El vodevil de la vida doméstica. De interés general

 

 

13/09/2013 Fuente revistaenie. Melancolía, memoria, humor y lenguaje se conjugan en “Una muchacha muy bella”, primera novela de Julián López.

 

La vuelta a la torre de la infancia, la reconstrucción de ese edén evaporado en el que un niño y su madre hacen trinchera contra el mundo, atados con un amor que rebasa la filiación para tentar el absoluto. Y al recuperar esos escenarios y climas, esas emociones casi voltaicas, Julián López en Una muchacha muy bella hace uso de un lenguaje no digamos poético, que con eso no decimos nada, sino que empuña una herramienta con la que registra sin tacañerías los detalles de cada gesto para poder traer de vuelta aquella puesta en escena con la suntuosidad que la alegría y los excesos infantiles proporcionan. Metáforas desenvueltas, selváticas, insumisas, tocadas por una hipertelia en constante proliferación semántica.

 

Y el crochet, el plumetí, el licor de peperina o el Brylcreen, como objetos arrancados al vodevil de la vida doméstica. Porque esta novela es también un ensayo de la vida urbana doméstica, con las tareas y ritos de una burguesía humilde y sofisticada, con su vecina-hada-madrina completando el elenco sentimental, a falta de un padre por el que el niño “no debía preguntar”. Y las persianas de esa casa-refugio permanentemente cerradas por los peligros de un mundo exterior en los que interviene la madre hasta finalmente caer abatida.

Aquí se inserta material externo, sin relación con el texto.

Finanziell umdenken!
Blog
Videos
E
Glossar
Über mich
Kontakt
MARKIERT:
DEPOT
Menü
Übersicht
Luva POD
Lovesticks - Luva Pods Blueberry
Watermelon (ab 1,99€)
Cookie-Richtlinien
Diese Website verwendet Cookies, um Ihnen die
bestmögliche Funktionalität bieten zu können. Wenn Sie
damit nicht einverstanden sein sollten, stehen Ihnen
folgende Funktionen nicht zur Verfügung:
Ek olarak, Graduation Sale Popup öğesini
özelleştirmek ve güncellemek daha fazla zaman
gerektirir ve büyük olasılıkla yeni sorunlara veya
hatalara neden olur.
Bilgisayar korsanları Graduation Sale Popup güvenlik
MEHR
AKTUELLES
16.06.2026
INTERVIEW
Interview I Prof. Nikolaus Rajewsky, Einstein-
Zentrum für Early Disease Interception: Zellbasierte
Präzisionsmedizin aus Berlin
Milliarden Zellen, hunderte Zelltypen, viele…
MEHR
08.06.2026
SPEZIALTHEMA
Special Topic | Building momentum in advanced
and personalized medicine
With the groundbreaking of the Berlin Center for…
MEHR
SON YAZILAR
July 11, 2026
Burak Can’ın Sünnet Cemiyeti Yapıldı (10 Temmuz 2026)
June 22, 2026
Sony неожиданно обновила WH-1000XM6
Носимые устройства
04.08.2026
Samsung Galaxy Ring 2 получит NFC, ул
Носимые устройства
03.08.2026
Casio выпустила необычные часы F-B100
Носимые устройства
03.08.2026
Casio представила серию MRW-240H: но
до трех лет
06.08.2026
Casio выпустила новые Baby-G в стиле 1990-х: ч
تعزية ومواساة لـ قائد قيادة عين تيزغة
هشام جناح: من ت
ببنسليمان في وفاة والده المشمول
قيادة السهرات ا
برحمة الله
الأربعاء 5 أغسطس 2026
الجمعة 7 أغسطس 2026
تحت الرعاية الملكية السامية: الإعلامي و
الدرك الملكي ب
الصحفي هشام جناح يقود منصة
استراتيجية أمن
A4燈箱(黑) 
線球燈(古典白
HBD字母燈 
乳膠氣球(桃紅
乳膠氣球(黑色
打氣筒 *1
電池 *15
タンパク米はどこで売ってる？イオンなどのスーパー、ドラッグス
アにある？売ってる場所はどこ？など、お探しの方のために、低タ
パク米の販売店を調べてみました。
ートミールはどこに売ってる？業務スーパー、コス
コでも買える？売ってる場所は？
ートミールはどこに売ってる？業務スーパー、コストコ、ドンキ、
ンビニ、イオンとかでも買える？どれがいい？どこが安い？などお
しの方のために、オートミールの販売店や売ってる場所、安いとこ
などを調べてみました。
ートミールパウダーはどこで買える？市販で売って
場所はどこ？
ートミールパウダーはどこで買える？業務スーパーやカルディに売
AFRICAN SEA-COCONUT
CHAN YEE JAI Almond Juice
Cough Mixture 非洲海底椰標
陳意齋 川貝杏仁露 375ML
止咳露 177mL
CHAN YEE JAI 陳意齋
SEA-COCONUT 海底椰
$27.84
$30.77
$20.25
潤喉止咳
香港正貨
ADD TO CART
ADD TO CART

Afuera, la amenaza de bomba en el teatro infantil, el comboy del ejército, los soldados que viajan con sus fusiles listos para disparar; todo ese infierno de los 70 pasando en breve pero significativa romería para dejar huella en las retinas del niño y una sacudida que recorrerá toda la novela.

 

Y mientras tanto el hijo observa a su madre, esa muchacha bella de piel azulina. No piensa en otra cosa sino en ella, con la que se funde en abrazos cósmicos, y en la que parece adivinar una desgracia, como si el hijo pudiera presentir del destino fracturado del adulto, y por eso anticipa el dolor y ocupa sus días en celebrar esos lazos. Y a cambio recibe un gesto recíproco cargado de sentido metafísico y no menos tierno: “mi madre admiraba el hombre en estado de semilla que había en mí”. Porque como toda novela, esta habla del tiempo, del salto del niño al adulto, y viceversa. Restauración, pues, del sujeto a través de la memoria del adulto que prefigura lo que fue y modifica los eventos: es decir, hace ficción consigo mismo.

 

Como si en los pequeños episodios del niño que fuimos se encerrara la cifra opaca del adulto que tiembla. Pero sin psicologías, sin modelos de entendimiento. Solo la experiencia y la narración, y la inevitable pérdida que acontece en estas proezas. De ahí que la melancolía flote como la niebla encima de las páginas de este libro admirable, a pesar de que los sensores del niño-adulto que lo narra captan en todo momento el lado delirante, gracioso y burlón de la realidad de ese mundo de adultos en el que casi siempre se desenvuelve. Melancolía, memoria, humor y lenguaje, ese mismo que busca ocupar, con su registro casi táctil de las emociones, olores y texturas, la soledad con la que al final se enfrentan los personajes.